* Source text:
With The Clearing House Payments Co. operating a real-time payments network and the Federal Reserve planning one for no later than 2024, payments companies are looking at slices of the market for opportunities in instant money movement. And these niche plays aren’t just the province of the country’s biggest banks.
The latest development comes from the financial-services software company Finastra, which on Monday announced it has launched a real-time bill-payment application.
The new service, in operation now at Certified Federal Credit Union, was built on Finastra’s FusionFabric open development platform by Allied Payment Network Inc., a 9-year-old vendor of bill-pay software for banks and credit unions. It comes as financial institutions are steadily losing share of U.S. bill-pay volume to biller Web sites, which controlled 73% of the volume in 2016, up from 62% in 2010, according to data from Aite Group.
It also comes as the big card networks are starting to muscle into this market. In the latest play, Mastercard Inc. in August agreed to pay $3.2 billion for Nets Group, a Denmark-based processor of instant-payment and e-billing transactions. The deal represents the biggest in Mastercard’s history.
Dubbed Allied Bill Payment, the new service from Finastra and Allied is designed to move funds immediately from the user’s bank account in an effort to limit risk to the financial institution. An “instant” push to the biller, with immediate payment confirmation to the user, is coming “soon,” Finastra says in its announcement.
Key to bringing the service to market quickly in a real-time market many see as becoming increasingly competitive was Finastra’s development platform, whose application programming interfaces helped reduce Allied’s development and integration time from 10 weeks to two days, according to Ralph Marcuccilli, founder and chief executive at Fort Wayne, Ind.-based Allied. “Consumers today have so much choice in financial providers, which is driving financial institutions to find new ways to engage their clients and remain relevant,” Marcuccilli said in a statement. Now, he said, Allied is looking to expand the service to other members of Finastra’s roster of client institutions, which numbers more than 9,000 in 130 countries, according to the company.

Collected data entries
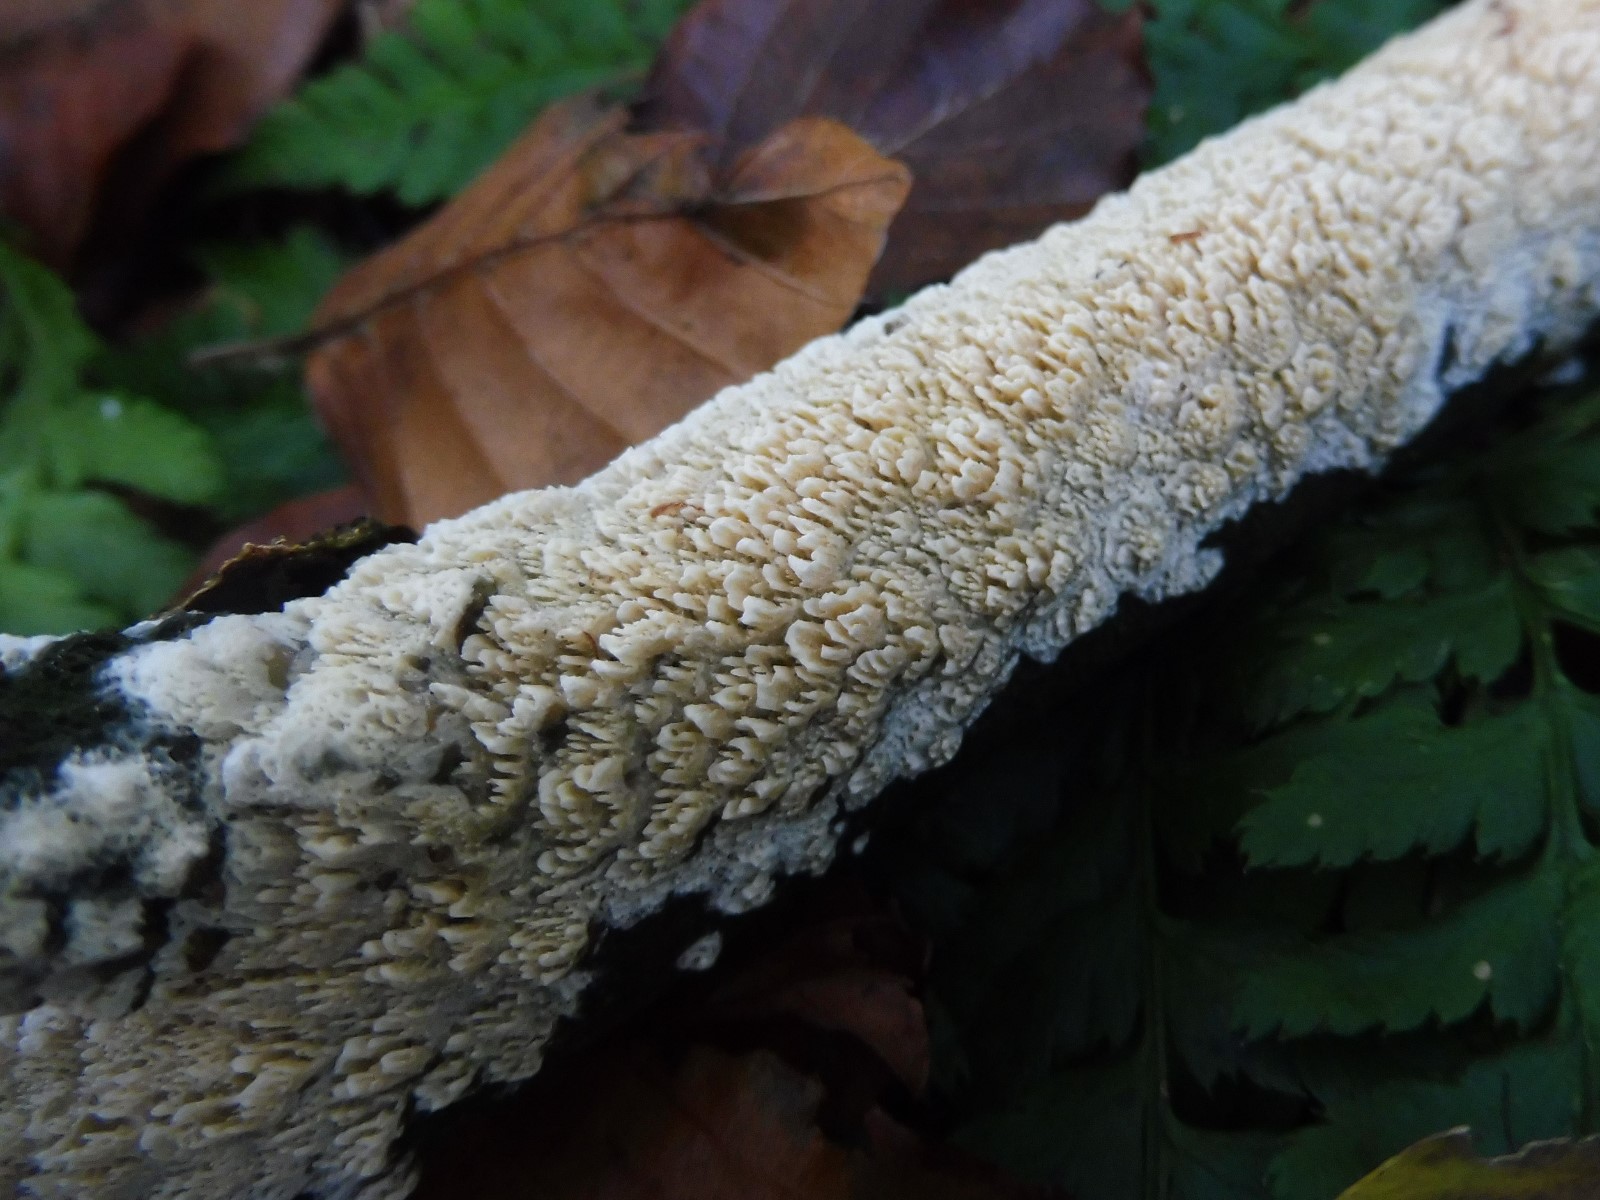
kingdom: Fungi
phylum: Basidiomycota
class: Agaricomycetes
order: Hymenochaetales
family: Schizoporaceae
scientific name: Schizoporaceae
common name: tandsvampfamilien
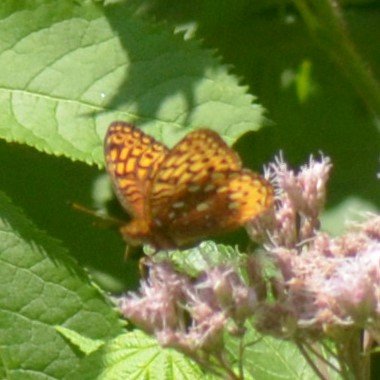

* Exercises:
(1) Condense the paragraph of the bill-payment article that begins "Dubbed Allied Bill Payment" into a bulleted list that keeps its main facts.
(2) Print the part of the bill-payment article starting with "With The Clearing" and going on through "country’s biggest banks.".

* Solutions per task:
(1)
- The new service from Finastra and Allied is called Allied Bill Payment.
- It moves funds immediately from the user's bank account to limit risk to the financial institution.
- Finastra says an "instant" push to the biller, with immediate payment confirmation to the user, is coming "soon."

(2)
With The Clearing House Payments Co. operating a real-time payments network and the Federal Reserve planning one for no later than 2024, payments companies are looking at slices of the market for opportunities in instant money movement. And these niche plays aren’t just the province of the country’s biggest banks.